Tuesday 26 February 2013

'ReCollections' Craven Museum & Gallery, Skipton 23rd Feb 2013



A new year, and a nice new show at my local gallery. The main artist Roo Waterhouse has worked with historic toy collections in Halifax and Burnley museums and used them to inspire conversations with community groups. Each of her unframed oils on canvas explores a different toy era and is displayed alongside selected quotes from participants in her workshops and museum cases full of toys and games from a variety of eras. There was some fun to be had spotting items from one’s own youth, I was a particular fan of Britain’s farm models.

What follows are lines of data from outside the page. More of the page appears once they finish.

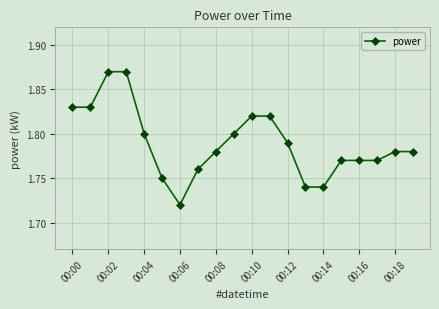

What is the sum of all values?

35.8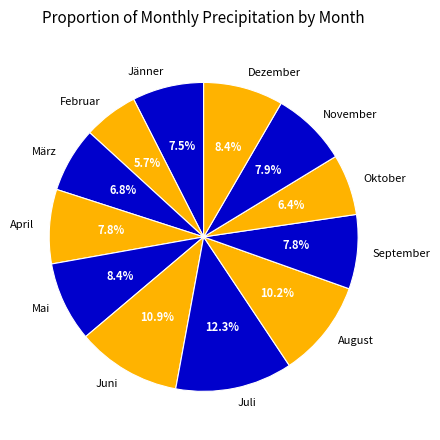

Is there any slice that represents more than half of the pie?

No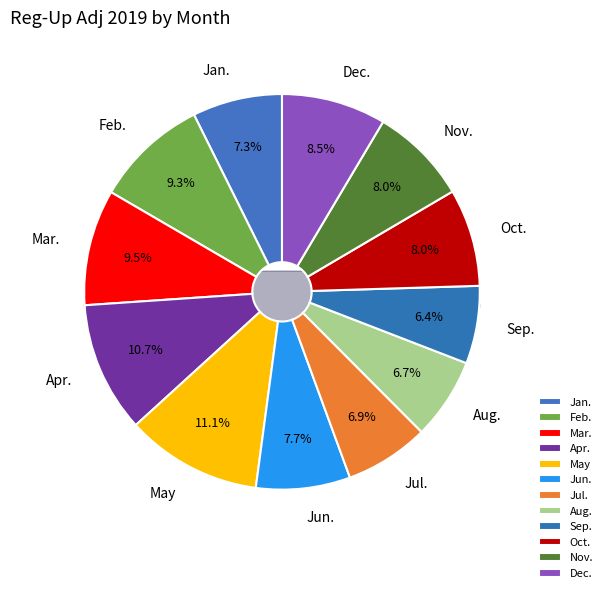

True or false: Sep. accounts for 21% of the total.

False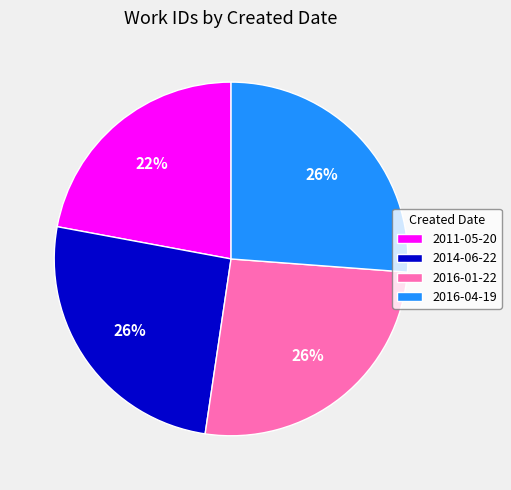

Combined, do 2014-06-22 and 2011-05-20 account for over 50%?

No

The paintings themselves have a rather eerie atmosphere, they have flat, smooth surfaces and are painted from a very low ‘toy’s-eye’ viewpoint or perhaps a child lying on their tummy? The perspective comes across a little oddly perhaps because of this. I couldn’t quite decide whether this oddness was deliberate or simply because the paintings weren’t well-drawn. They are certainly strange to look at, moments frozen in time with the toys looking as if they are actually living things, caught unawares – there are of course no actual children in any of the paintings. The fun, noise and excitement to be had from playing is entirely missing, almost as if these are archival records of a past civilisation now dead and gone.  I wondered if this was as a result of the objects actually being from museum collections? The title of the show is of course a play on the idea of museum collections being used to recollect the past

By contrast, the wooden automata by Lisa Slater were anything but dead. Adults visiting the show (and there were plenty in when I dropped by) were gleefully turning the little handles making a whole herd of bristly-maned birch-wood mules chomp and nod and twirl their tails with gay abandon. A lovely sight, and such fun! Mounted on the wall were some rather darker objects ranging from a spinning rack of well-used wooden spoons to shoe-stretchers that played a tune. Even better were the no-doubt Quay brothers-inspired porcelain dolls’ heads spinning around in their little dark boxes, eyeless sockets staring at nothing. I really coveted the ‘Opera Singer’ made from reclaimed bits of carved wood turned by magic into a rising and falling costume.

The design sketches accompanying the centrepiece horse and rider model showed that the artist is no slouch with a pen either which impressed me even more. The fact that all the objects can be played with and are well-made enough to be surviving so far is wonderful too.